88.      Hiervon abgesehen ergibt sich aus dem Vorstehenden, dass die Französische Republik ihre Verpflichtungen aus Artikel 30 EG-Vertrag verletzt hat, weil sie, was das Inverkehrbringen von Lebensmitteln des allgemeinen Verzehrs und von für eine besondere Ernährung bestimmten Lebensmitteln in Frankreich betrifft, die in anderen Mitgliedstaaten der Europäischen Gemeinschaft rechtmäßig hergestellt und/oder in den Verkehr gebracht worden sind und die Zusatzstoffe enthalten, für die Aufnahme dieser Stoffe in die im nationalen Recht vorgesehene abschließende Liste kein leicht zugängliches Verfahren vorgesehen hat, das in angemessener Frist beendet werden kann und gegen dessen negativen Ausgang der Rechtsweg eröffnet ist.
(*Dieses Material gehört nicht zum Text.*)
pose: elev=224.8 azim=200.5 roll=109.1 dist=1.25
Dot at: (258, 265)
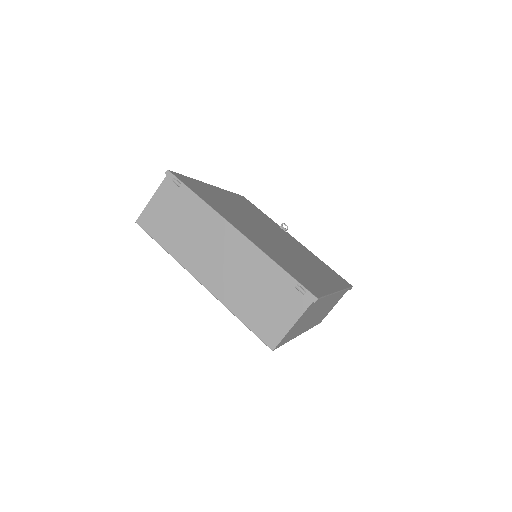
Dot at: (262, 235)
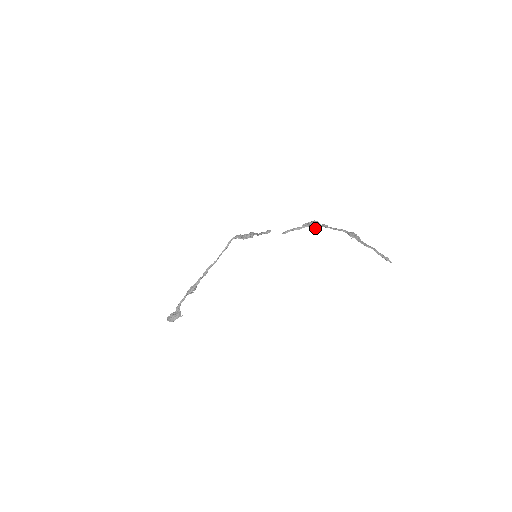
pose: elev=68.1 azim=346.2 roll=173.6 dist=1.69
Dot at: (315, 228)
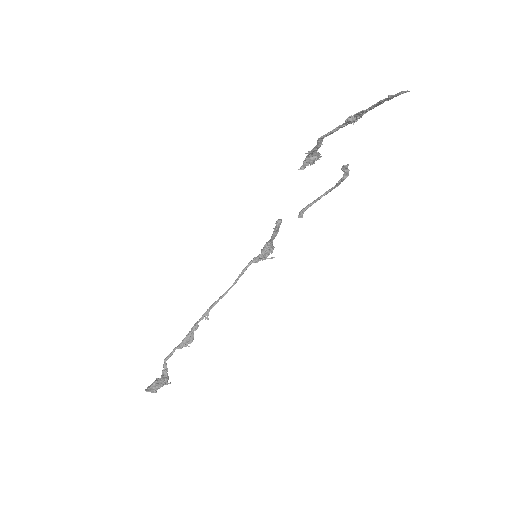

Zur dritten Rüge: die Anwendung der nationalen Regelung auf Einzelanträge

89.      Mit ihrer dritten Rüge wirft die Kommission der Französischen Republik vor, das Inverkehrbringen der fraglichen Lebensmittel behindert zu haben, ohne festgestellt zu haben, dass das Inverkehrbringen dieser Erzeugnisse eine Gefahr für die Gesundheit mit sich bringe.

90.      Frankreich müsse in jedem Fall, in dem es das Inverkehrbringen eines aus einem anderen Mitgliedstaat stammenden Erzeugnisses verhindere, die zu gewärtigenden Gefahren für die Gesundheit darlegen. Das sei in mehreren konkreten Fällen nicht der Fall gewesen.

91.      Zwar stellten der Kampf gegen Betrügereien und der Verbraucherschutz ein zwingendes, schutzwürdiges Erfordernis dar. Jedoch habe der Gerichtshof festgestellt, dass eine Etikettierung genüge, um einen solchen Schutz sicherzustellen.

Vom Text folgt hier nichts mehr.